> _Provided passage_:
★ ★ ★ ★ ★
Sunday, 30 June 2013

The Dapper London Gent by Lynne Moncrieff


The project I am sharing this week sees me dabbling in something that was a first for me … hand-carving my own stamp, something I’ve wanted to try for some time.

The Speedball Stamp Carving Kit is perfect for a beginner as it includes everything to get you creating your first hand-carved stamp.  The only extra you need is artwork. My artwork was drawn free-hand but you could easily source copyright free images.  You also have the flexibility of creating the same stamp design as two stamps, one as a positive image and another as the negative.

For this post I also made a card using the hand-carved stamp.

Distress Ink Vintage Photo and Aged Mahogany
Dissolved Walnut Ink Crystals (Distress Re-inker Walnut Stain is a good substitute)
Tim Holtz Tiny Attacher
Kraft Card Base
Cork Sheet
Ranger Sepia Accents
Ticket Die-cuts
Fabric Scrap
Big Ben Charm
Stained Seam Binding Scrap




·       I have quite a few stamps which have men with moustaches but I don’t actually own a moustache stamp so when the Speedball Stamp Carving Kit arrived it was time to carve my own moustache stamp! 

·       I made a drawing of a moustache and then traced onto the tracing paper supplied in the kit. I then transferred it to the carving block, following the instructions.  The instructions for all aspects of stamp carving are comprehensive.
★ ★ ★ ★ ★
> _Given data_:
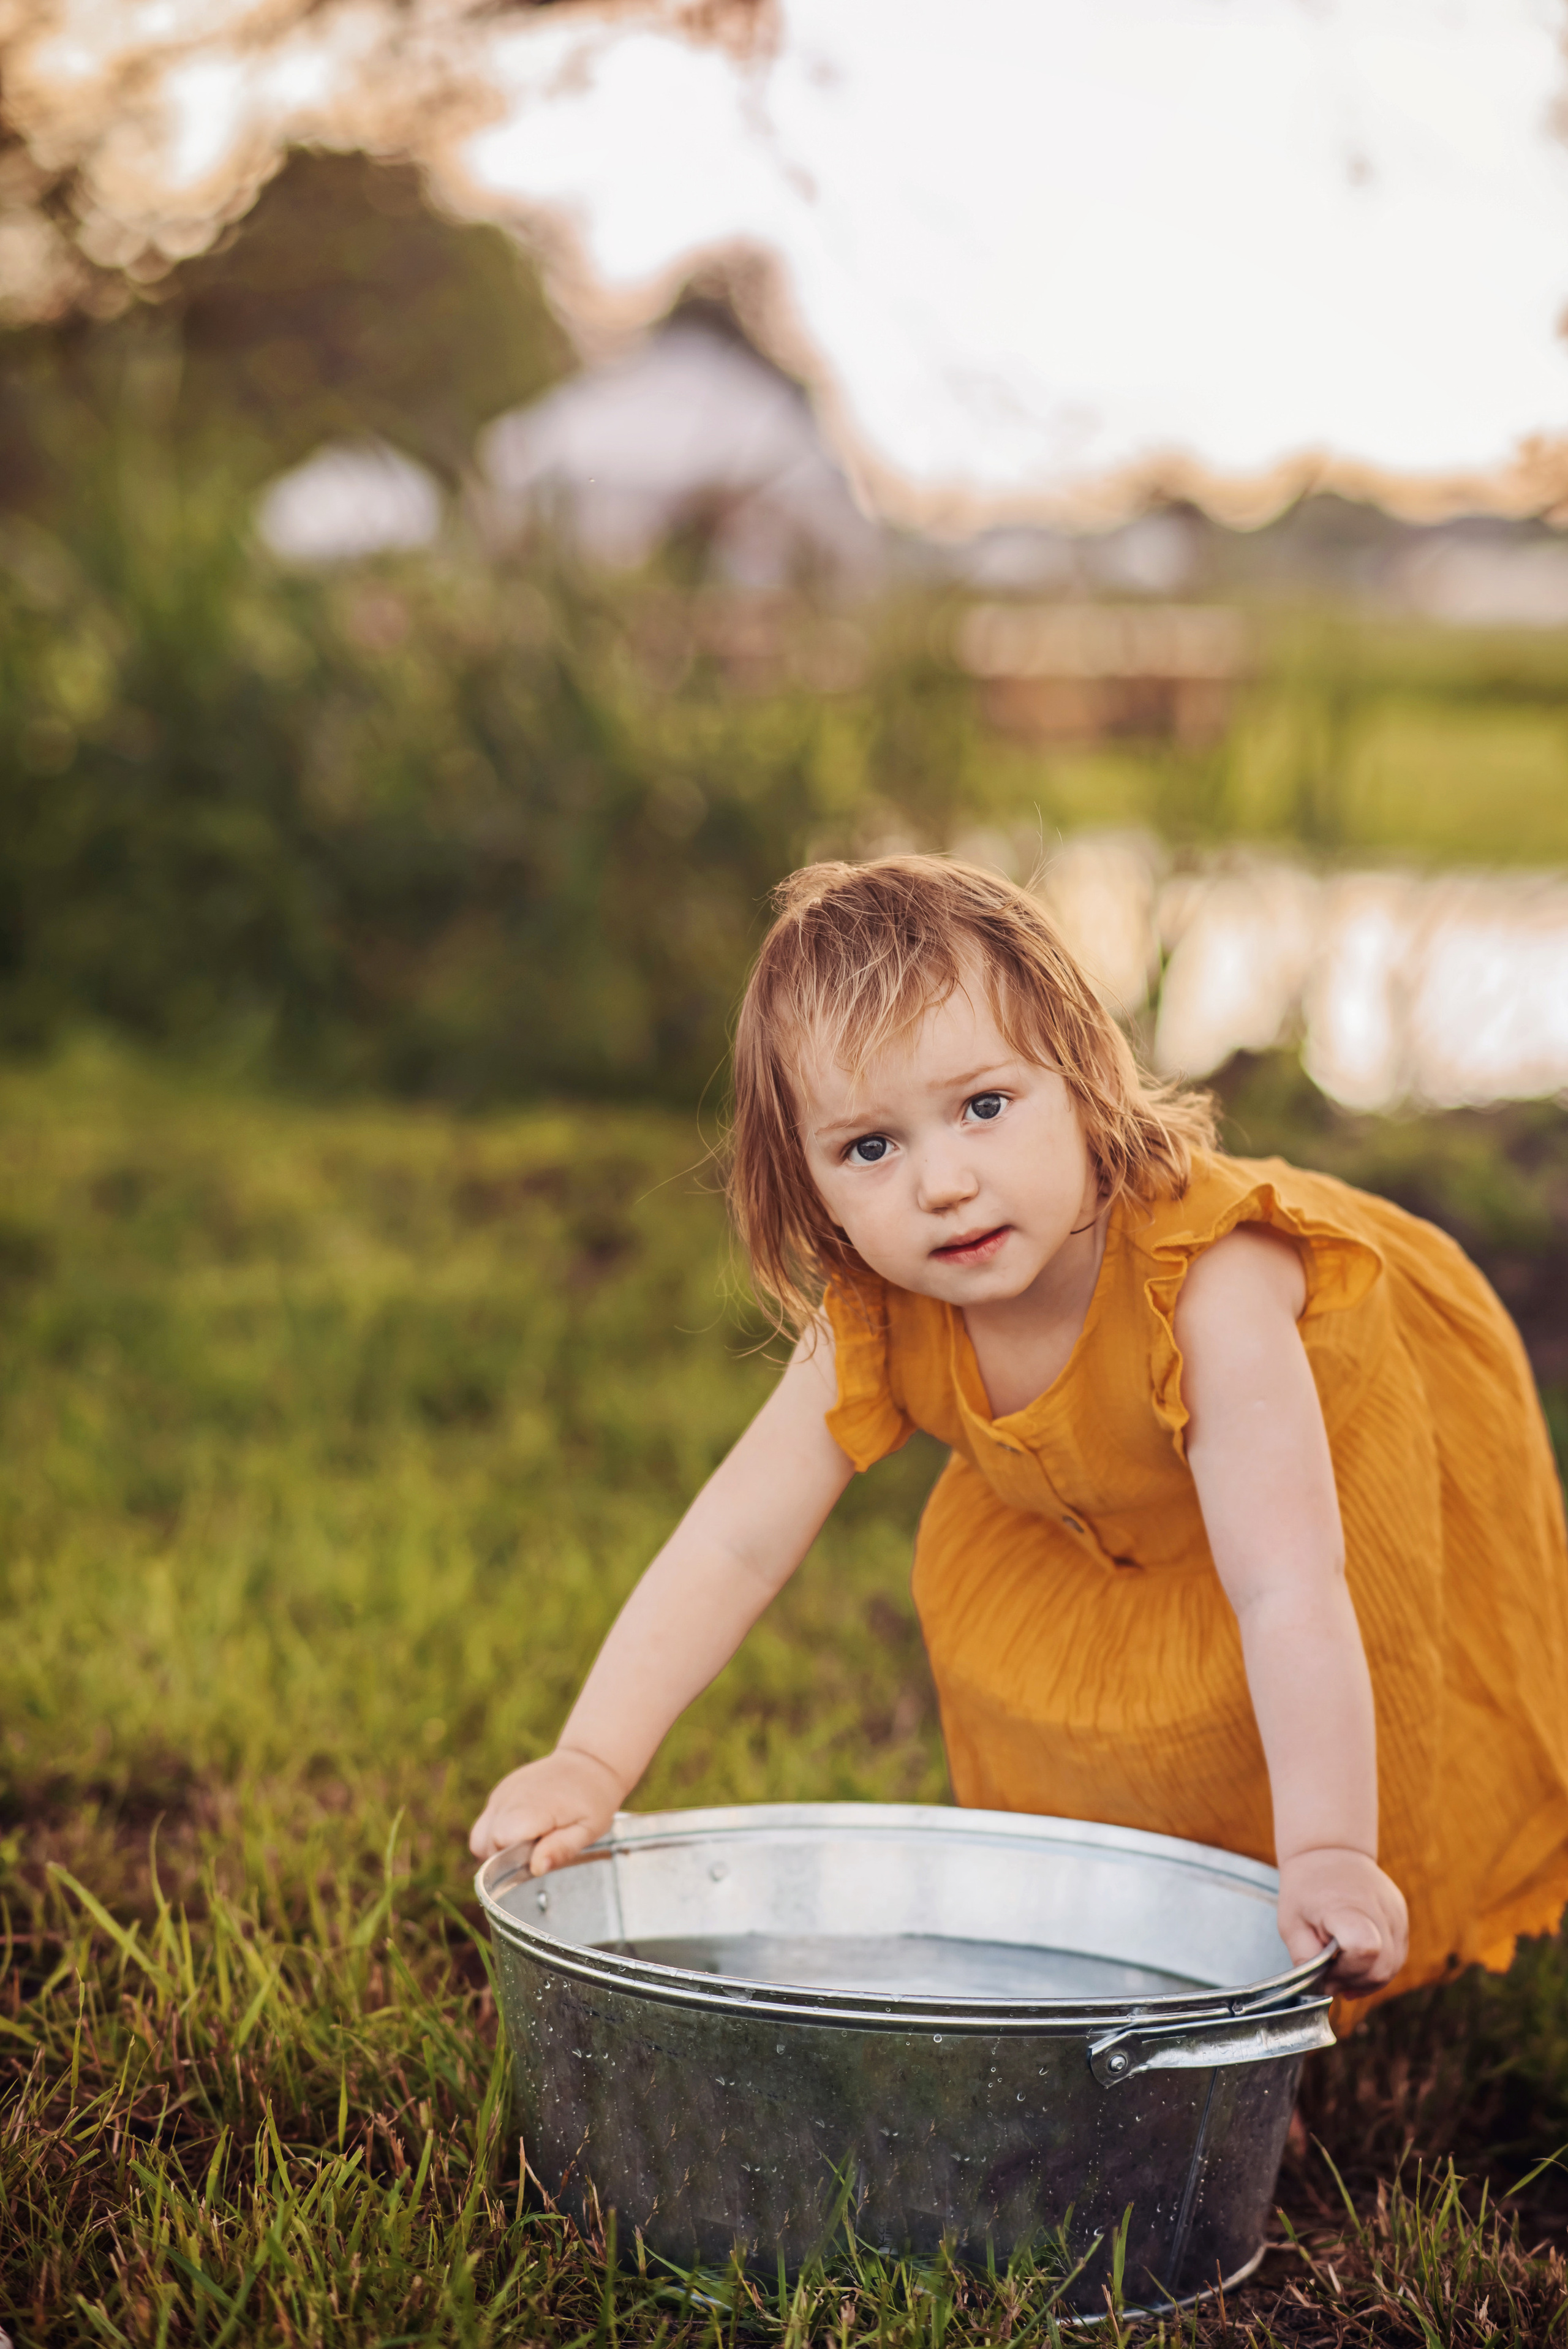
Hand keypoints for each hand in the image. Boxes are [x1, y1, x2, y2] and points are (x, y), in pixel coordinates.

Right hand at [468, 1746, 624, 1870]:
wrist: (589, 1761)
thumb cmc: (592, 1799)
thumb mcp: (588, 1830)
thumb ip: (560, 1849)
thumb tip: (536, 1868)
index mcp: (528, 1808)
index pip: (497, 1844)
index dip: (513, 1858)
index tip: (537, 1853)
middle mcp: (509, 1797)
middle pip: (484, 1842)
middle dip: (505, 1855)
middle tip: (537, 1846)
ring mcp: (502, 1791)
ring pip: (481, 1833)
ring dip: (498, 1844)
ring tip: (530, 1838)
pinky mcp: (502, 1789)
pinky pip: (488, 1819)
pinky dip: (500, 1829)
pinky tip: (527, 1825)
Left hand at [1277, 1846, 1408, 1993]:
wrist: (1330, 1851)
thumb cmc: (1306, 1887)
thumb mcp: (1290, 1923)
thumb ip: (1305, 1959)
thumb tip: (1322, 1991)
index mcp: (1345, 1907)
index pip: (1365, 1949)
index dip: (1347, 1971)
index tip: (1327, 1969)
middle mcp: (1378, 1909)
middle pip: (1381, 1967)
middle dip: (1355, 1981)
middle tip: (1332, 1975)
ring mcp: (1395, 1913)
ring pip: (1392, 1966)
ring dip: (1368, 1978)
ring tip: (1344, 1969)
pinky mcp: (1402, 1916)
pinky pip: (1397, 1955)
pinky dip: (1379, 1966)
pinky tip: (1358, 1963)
★ ★ ★ ★ ★
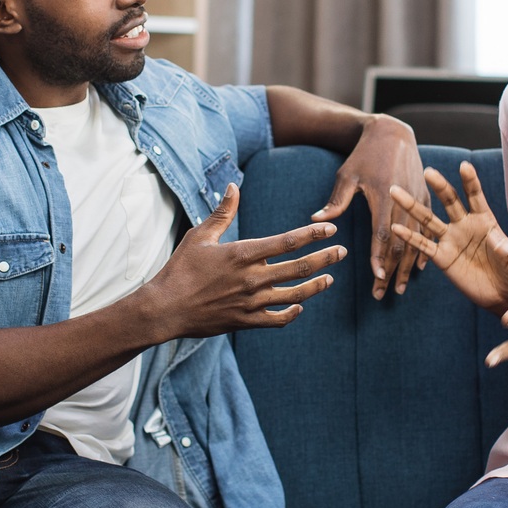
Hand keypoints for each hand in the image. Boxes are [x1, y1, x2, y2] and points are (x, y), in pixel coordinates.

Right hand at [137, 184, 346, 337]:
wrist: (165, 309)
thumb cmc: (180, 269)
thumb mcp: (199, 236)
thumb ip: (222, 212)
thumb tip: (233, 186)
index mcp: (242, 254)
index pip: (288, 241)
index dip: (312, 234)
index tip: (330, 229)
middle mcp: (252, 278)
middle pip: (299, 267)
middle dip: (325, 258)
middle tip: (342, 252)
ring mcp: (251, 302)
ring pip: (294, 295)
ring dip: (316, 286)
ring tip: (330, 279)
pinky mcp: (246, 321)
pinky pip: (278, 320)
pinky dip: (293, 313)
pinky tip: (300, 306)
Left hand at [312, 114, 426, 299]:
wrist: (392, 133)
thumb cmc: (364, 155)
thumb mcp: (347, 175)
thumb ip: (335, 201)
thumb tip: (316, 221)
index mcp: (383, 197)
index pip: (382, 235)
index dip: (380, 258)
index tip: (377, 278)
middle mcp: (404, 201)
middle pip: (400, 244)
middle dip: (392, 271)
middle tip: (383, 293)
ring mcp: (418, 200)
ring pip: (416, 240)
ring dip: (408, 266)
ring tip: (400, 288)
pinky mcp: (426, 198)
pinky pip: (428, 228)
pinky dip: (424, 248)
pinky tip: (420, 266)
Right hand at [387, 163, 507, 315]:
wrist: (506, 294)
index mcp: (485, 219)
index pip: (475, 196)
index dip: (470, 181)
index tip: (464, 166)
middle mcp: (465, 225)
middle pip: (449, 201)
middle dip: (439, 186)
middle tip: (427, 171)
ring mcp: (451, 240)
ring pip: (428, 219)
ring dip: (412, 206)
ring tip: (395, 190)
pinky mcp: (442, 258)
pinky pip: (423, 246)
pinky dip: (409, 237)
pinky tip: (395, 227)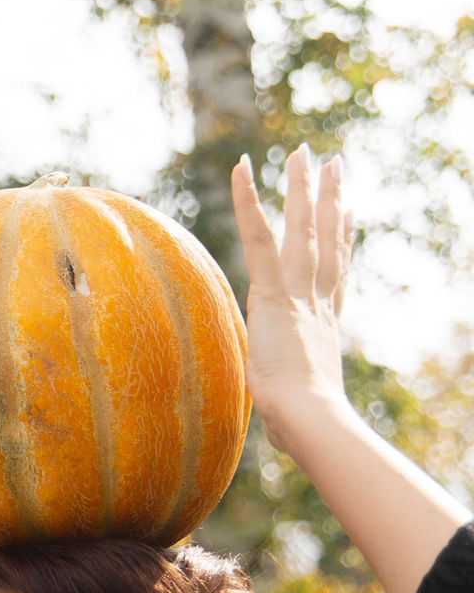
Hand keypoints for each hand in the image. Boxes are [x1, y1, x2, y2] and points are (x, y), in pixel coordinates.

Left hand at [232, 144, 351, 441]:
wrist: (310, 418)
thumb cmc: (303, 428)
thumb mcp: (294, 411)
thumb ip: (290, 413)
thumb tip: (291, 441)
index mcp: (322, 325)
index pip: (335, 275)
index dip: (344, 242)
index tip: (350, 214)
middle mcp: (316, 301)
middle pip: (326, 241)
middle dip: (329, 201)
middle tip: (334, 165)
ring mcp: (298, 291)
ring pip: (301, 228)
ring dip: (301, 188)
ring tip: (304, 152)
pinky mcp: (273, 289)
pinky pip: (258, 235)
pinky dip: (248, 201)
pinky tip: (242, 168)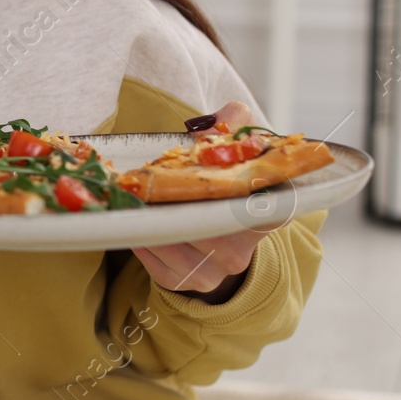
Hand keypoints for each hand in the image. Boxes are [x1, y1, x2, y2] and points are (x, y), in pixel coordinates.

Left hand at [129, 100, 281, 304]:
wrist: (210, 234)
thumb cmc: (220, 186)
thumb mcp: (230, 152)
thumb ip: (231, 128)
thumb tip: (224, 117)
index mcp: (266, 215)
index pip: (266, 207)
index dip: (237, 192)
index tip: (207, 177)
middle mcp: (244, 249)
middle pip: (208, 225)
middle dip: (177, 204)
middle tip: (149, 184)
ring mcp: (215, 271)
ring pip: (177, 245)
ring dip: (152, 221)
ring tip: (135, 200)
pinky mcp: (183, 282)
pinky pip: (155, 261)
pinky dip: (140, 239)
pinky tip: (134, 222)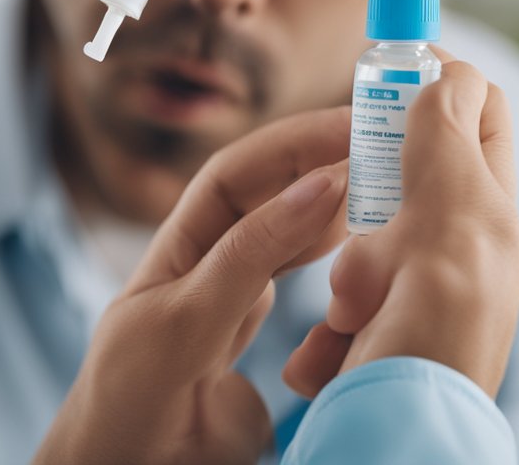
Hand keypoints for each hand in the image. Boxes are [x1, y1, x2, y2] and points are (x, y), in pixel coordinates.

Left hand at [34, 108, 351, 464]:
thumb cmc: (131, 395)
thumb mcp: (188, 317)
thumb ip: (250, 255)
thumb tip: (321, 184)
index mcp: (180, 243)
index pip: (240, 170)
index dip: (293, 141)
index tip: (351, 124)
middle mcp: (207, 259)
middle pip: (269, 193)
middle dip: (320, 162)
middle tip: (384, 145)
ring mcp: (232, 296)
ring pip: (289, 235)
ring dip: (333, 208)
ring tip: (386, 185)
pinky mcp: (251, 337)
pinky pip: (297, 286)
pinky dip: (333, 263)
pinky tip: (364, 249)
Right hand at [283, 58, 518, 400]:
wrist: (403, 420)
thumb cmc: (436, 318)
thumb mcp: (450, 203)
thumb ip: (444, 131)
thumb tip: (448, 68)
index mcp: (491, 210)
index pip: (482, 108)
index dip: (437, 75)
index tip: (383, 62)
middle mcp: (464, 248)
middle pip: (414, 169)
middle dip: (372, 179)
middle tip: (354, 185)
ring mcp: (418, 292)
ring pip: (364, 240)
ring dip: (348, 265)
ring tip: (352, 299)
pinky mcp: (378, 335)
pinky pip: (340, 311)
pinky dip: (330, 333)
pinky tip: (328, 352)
★ ★ ★ ★ ★
> _Questions to answer_:
1 – Copy the stamp-carving post from "The Speedball Stamp Carving Kit is" up to and including "as the negative.".
2 – According to the stamp-carving post, what is the only extra thing needed beyond the Speedball Stamp Carving Kit?
Nothing in the listing is needed.

> _Task results_:
1 –
The Speedball Stamp Carving Kit is perfect for a beginner as it includes everything to get you creating your first hand-carved stamp.  The only extra you need is artwork. My artwork was drawn free-hand but you could easily source copyright free images.  You also have the flexibility of creating the same stamp design as two stamps, one as a positive image and another as the negative.

2 – Artwork.